Cuando le llevaban, tomaron a un cierto Simón de Cirene que venía del campo y le pusieron la cruz encima para que la llevara detrás de Jesús.
Y le seguía una gran multitud del pueblo y de mujeres que lloraban y se lamentaban por Él. Pero Jesús, volviéndose a ellas, dijo: Hijas de Jerusalén, no lloréis por mí; llorad más bien por vosotras mismas y por vuestros hijos. Porque he aquí, vienen días en que dirán: «Dichosaslas estériles, y los vientres que nunca concibieron, y los senos que nunca criaron». Entonces comenzarán A DECIR A LOS MONTES: «CAED SOBRE NOSOTROS»; Y A LOS COLLADOS: «CUBRIDNOS». Porque si en el árbol verde hacen esto, ¿qué sucederá en el seco?
Y llevaban también a otros dos, que eran malhechores, para ser muertos con Él.

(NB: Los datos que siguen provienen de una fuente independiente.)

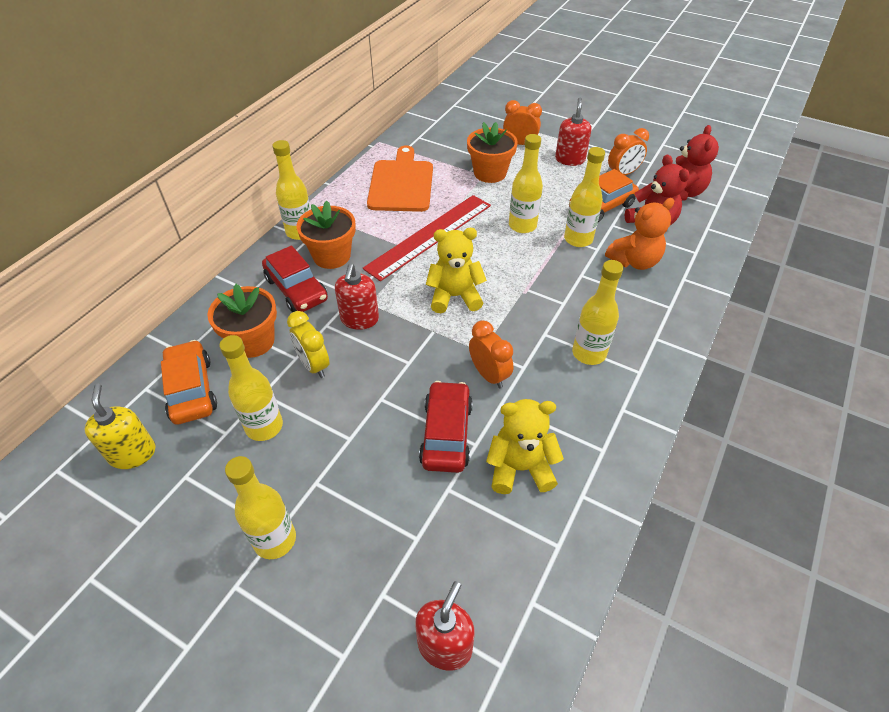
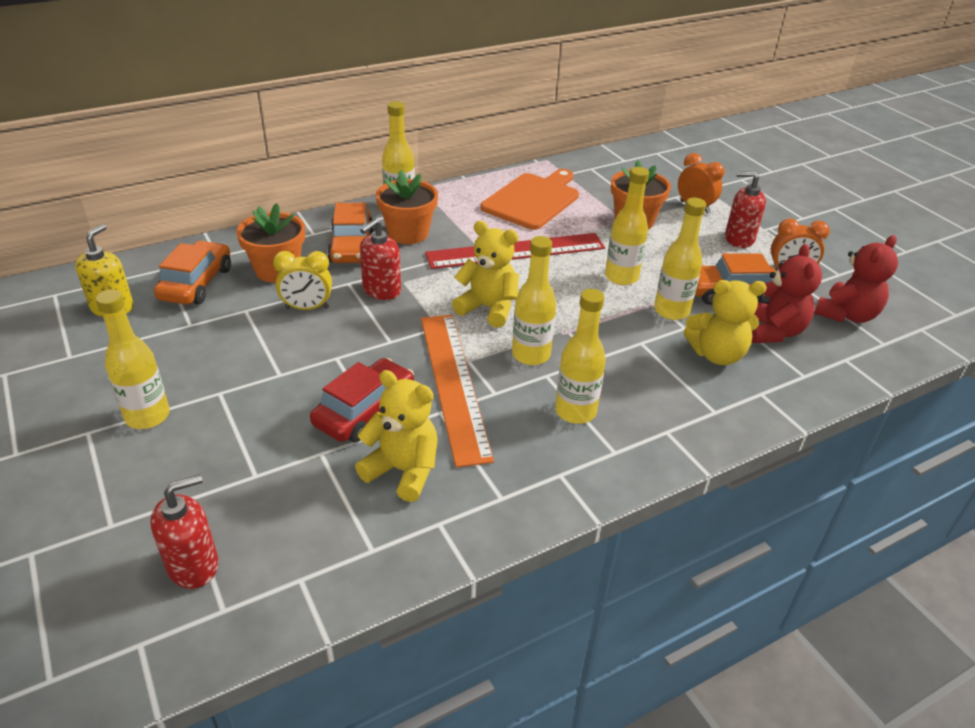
camera: 30 degrees right, 10 degrees down
(264, 426) = (222, 334): yellow bottle -> yellow bottle (531, 355)
(296, 289) = (352, 246): red car -> orange car
(314, 365) = (307, 308): yellow clock -> yellow clock turned 90 degrees counterclockwise
(489, 375) = (453, 384): orange clock -> orange ruler
(570, 159) = (738, 239): red soap dispenser -> red soap dispenser turned 120 degrees counterclockwise
(634, 261) = (716, 354): orange teddy bear -> yellow teddy bear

Cuando llegaron al lugar llamado «La Calavera», crucificaron allí a Jesús y a los malhechores, uno a la derecha y otro a la izquierda. Y Jesús decía: Padre, perdónalos, porque no saben lo que hacen. Y echaron suertes, repartiéndose entre sí sus vestidos. Y el pueblo estaba allí mirando; y aun los gobernantes se mofaban de Él, diciendo: A otros salvó; que se salve a sí mismo si este es el Cristo de Dios, su Escogido. Los soldados también se burlaban de Él, acercándose y ofreciéndole vinagre, y diciendo: Si tú eres el Rey de los judíos, sálvate a ti mismo. Había también una inscripción sobre Él, que decía: ESTE ES EL REY DE LOS JUDÍOS.

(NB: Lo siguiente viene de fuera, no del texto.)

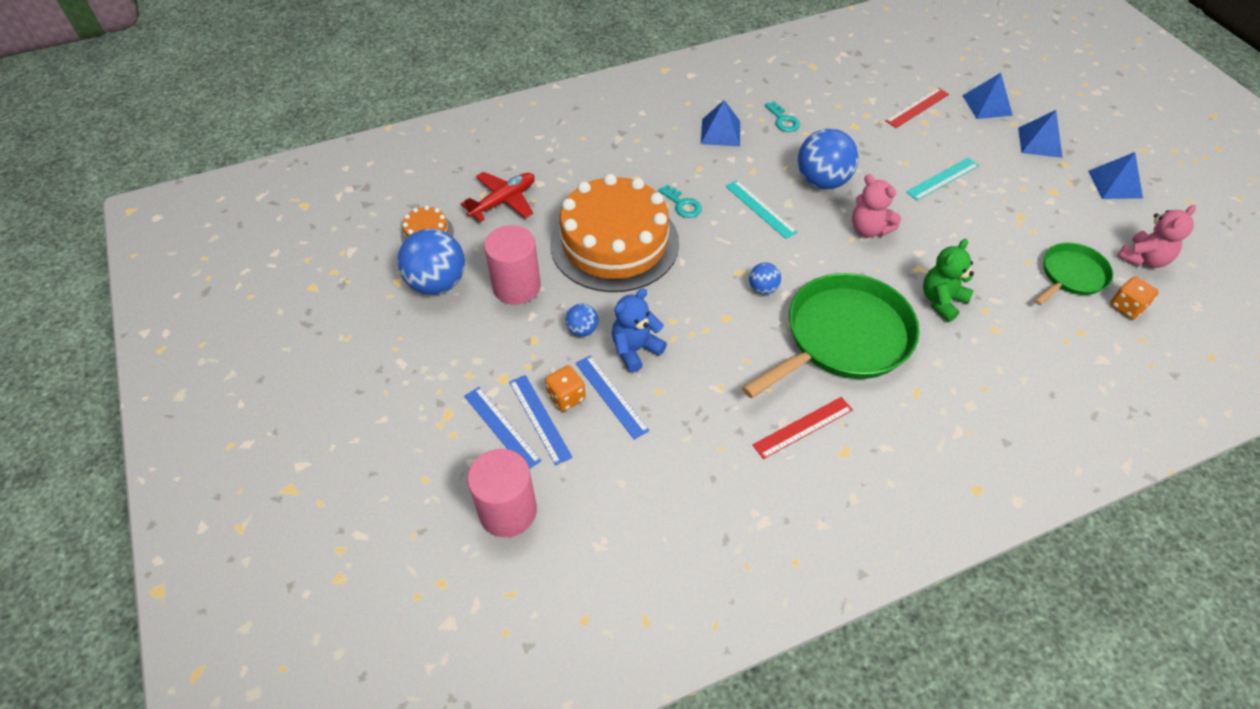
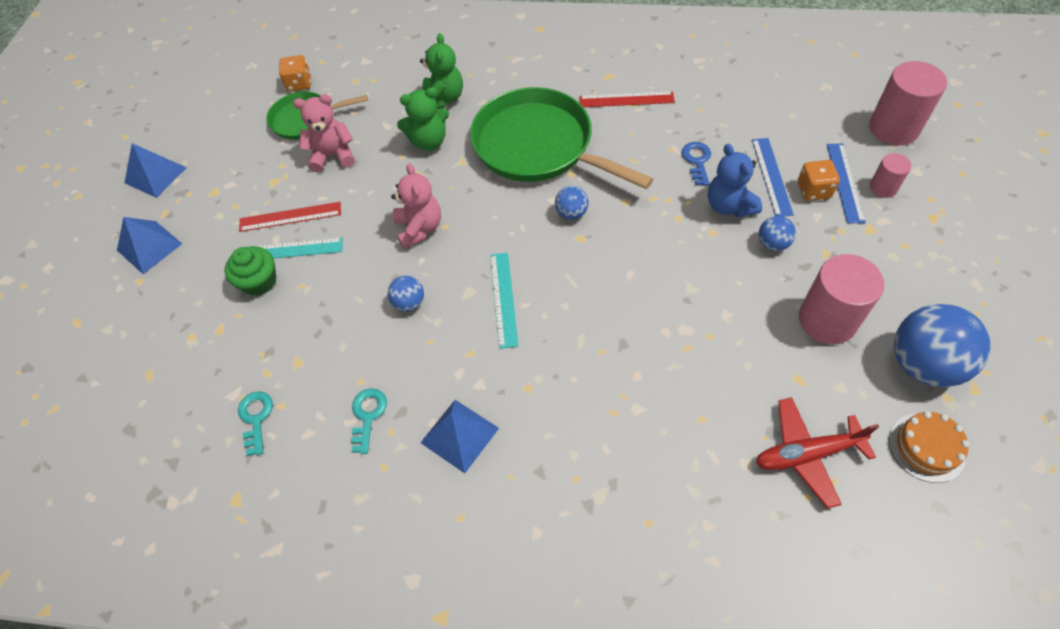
camera: 145 degrees left, 5 degrees up
(501, 428) = (883, 187): blue ruler -> pink cylinder
(614, 243) = (691, 327): orange cake -> none
(635, 349) = (729, 206): blue teddy bear -> blue teddy bear turned 75 degrees clockwise
(682, 204) = (584, 343): turquoise key -> turquoise key (256, 418)
(688, 384) = (697, 161): none -> blue key
(822, 181) = (409, 303): blue ball -> blue ball, size x0.49
(843, 337) = (538, 146): green pan -> green pan turned 45 degrees clockwise
(917, 107) = (201, 354): red ruler -> red ruler (290, 217)
(936, 153) = (259, 281): none -> green cupcake
(977, 349) = (443, 99): none -> green teddy bear
(987, 105) = (129, 319): blue pyramid -> none
(1143, 259) = (234, 109): pink teddy bear -> pink teddy bear (333, 155)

Y uno de los malhechores que estaban colgados allí le lanzaba insultos, diciendo: ¿No eres tú el Cristo? ¡Sálvate a ti mismo y a nosotros! Pero el otro le contestó, y reprendiéndole, dijo: ¿Ni siquiera temes tú a Dios a pesar de que estás bajo la misma condena? Y nosotros a la verdad, justamente, porque recibimos lo que merecemos por nuestros hechos; pero este nada malo ha hecho. Y decía: Jesús, acuérdate de mí cuando vengas en tu reino. Entonces Él le dijo: En verdad te digo: hoy estarás conmigo en el paraíso.
Era ya como la hora sexta, cuando descendieron tinieblas sobre toda la tierra hasta la hora novena al eclipsarse el sol. El velo del templo se rasgó en dos. Y Jesús, clamando a gran voz, dijo: Padre, EN TUS MANOS ENCOMIENDO MI ESPíRITU. Y habiendo dicho esto, expiró.